REQUIRED TASKS
[1] Turn the paragraph of the crop water stress abstract that begins "Water stress in plant is associated" into a short bulleted list that keeps its main facts.
[2] In the crop water stress abstract, what law does an infrared thermometer apply to convert thermal radiation into a temperature?

PAGE EXCERPT
-*-

Abstract

Water stress in plant is associated with reduced availability of soil moisture under higher ambient temperature and wider vapour pressure deficit for a considerable period of time. Instruments like pressure chambers and porometers are being used to quantify crop water stress under field conditions, but their use is limited because of the numerous time-consuming measurements that must be made. The application of thermal indices involving canopy temperature for monitoring crop water stress and irrigation scheduling has been demonstrated by several researchers in the last five decades since the evolution of portable infrared thermometers in the 1960s. As the temperature of plant canopy is a manifestation of canopy energy balance, a water-stressed canopy is hotter than a well-watered one under the same environmental conditions. Infrared thermometer integrates the thermal radiation from all exposed surfaces in the field of view of the instrument that included the plant surface and exposed soil surfaces into a single measurement and converts it into temperature unit applying the principle of Stefan-Boltzmann law. However, different plant physiological as well as microclimatic factors like solar radiation, turbulence, air temperature and humidity must influence the canopy temperature at the time of observation. Hence, stomatal conductance and transpiration rates cannot be estimated by canopy temperature alone. In other words, canopy temperature alone is not enough to make estimates of plant water status. For this reason many researchers have attempted to normalize the canopy temperature to account for the influence of other variable microclimatic parameters like vapour pressure deficit, air temperature, wind speed, solar radiation, etc.

-*-

INFORMATION SUPPLIED
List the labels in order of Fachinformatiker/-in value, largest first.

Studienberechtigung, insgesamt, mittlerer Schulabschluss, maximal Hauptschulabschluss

-*-

YOUR RESPONSES
[1]
- Water stress in plants comes with low soil moisture, higher ambient temperature and a wider vapor pressure deficit over a considerable period.
- Pressure chambers and porometers can quantify crop water stress in the field. Their use is limited because they require many time-consuming measurements.
- Portable infrared thermometers appeared in the 1960s. Over the five decades since, researchers have shown that thermal indices based on canopy temperature can monitor crop water stress and schedule irrigation.
- Canopy temperature reflects the canopy energy balance, so a water-stressed canopy is hotter than a well-watered one under the same conditions.
- An infrared thermometer combines the thermal radiation from all exposed plant and soil surfaces in its view into one measurement. It converts that measurement to temperature using the Stefan-Boltzmann law.
- Physiological and microclimatic factors also affect canopy temperature, including solar radiation, turbulence, air temperature and humidity. Canopy temperature alone therefore cannot estimate stomatal conductance, transpiration or plant water status.
- For this reason, many researchers have tried to normalize canopy temperature for variables such as vapor pressure deficit, air temperature, wind speed and solar radiation.

[2] The Stefan-Boltzmann law.